As Beyond Containment predicted, a military presence will allow the US to "shape the new government and the new Iraqi army to the greatest possible degree". It warned that "a regime installed by US military force could be viewed as a tool of neo-imperialism". Steps taken to alter this perception "such as full enfranchisement of the entire population ... would pose problems of their own".

Central Asia's 'emancipation'

Bush's November 6 speech referred to Reagan's promises of "freedom", "democracy" and an end to the Soviet "Evil Empire" in his 1982 speech to Britain's House of Commons.

"President Reagan said that the day of Soviet tyranny was passing, that freedom had a momentum which would not be halted. He gave [the NED] its mandate: to add to the momentum of freedom across the world. Your mandate was important 20 years ago; it is equally important today."

Formed after the collapse of the Soviet Union in 1991, the people of the independent republics of Central Asia — Turkmenistan, Kazakhstan, Kyrgyzstan, Tajikistan, Uzbekistan — are bearing the brunt of Reagan's promised "democracy" and "free" markets. Brutal regimes, many run by the same bureaucrats who ruled prior to independence, casually employ political violence to maintain their rule.

A July 2000 report by the Nixon Center, America's National Interests, explained that Washington's interest in the region was not driven by concern with democracy: "The most promising new source of world supplies [of oil] is the Caspian region, which appears to contain the largest petroleum reserves discovered since the North Sea. This geopolitical crossroad, which includes Iran, Russia and a number of newly independent states struggling with post-Soviet modernisation and dangers of Islamic extremism, demands more attention by American policymakers."

In Turkmenistan, Saparmurat Niyazov, the country's "president for life" and a close friend of Washington, has developed a bizarre cult. On September 12, the country marked Rukhnama Day — a celebration of Niyazov's "holy" book, Rukhnama: Reflections on the Spiritual Values of the Turkmen, which is compared to the Koran and the Bible.

In recent years, Niyazov changed his previous title, Turkmenbashi ("Father of all Turkmen"), to Turkmenbashi the Great. The months of the year have been renamed to include references to Niyazov and his mother. September is now called Rukhnama. After an alleged assassination attempt in November 2002, Niyazov launched a crackdown against opponents of his regime.
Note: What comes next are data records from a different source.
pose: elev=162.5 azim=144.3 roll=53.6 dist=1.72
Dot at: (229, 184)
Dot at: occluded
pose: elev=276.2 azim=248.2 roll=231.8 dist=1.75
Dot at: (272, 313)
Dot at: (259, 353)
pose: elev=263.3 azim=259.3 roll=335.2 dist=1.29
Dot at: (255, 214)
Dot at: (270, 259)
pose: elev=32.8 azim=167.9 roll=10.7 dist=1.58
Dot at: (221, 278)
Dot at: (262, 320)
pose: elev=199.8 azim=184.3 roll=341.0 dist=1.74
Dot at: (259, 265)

Political parties and human rights groups independent of his regime are banned and political prisoners are routinely tortured.

The Niyazov regime allowed Turkmenistan's territory to be used for supply purposes during the US-led invasion of Afghanistan. Following the 9/11 attacks, US aid to the country has increased to US$19.2 million. The country is home to the world's third-largest known reserves of natural gas.

Uzbekistan is ruled by President Islam Karimov's dictatorship, which according to Amnesty International, boils people alive and employs torture techniques that include "near-suffocation with a plastic bag, being hung upside down, having needles stuck under finger- and toe-nails, having their hands and feet burned and having electric shocks administered via a device fitted to the head". Karimov is a firm ally of the US and supporter of the "war on terror", so is not a candidate for US-sponsored regime change.

A search of the NED's "democracy projects database" sums up the US rulers' understanding of "democracy". NED funds no projects in Saudi Arabia, none in Turkmenistan, eight in Iran, 18 in Cuba and 20 in Venezuela.

From Green Left Weekly, December 10, 2003.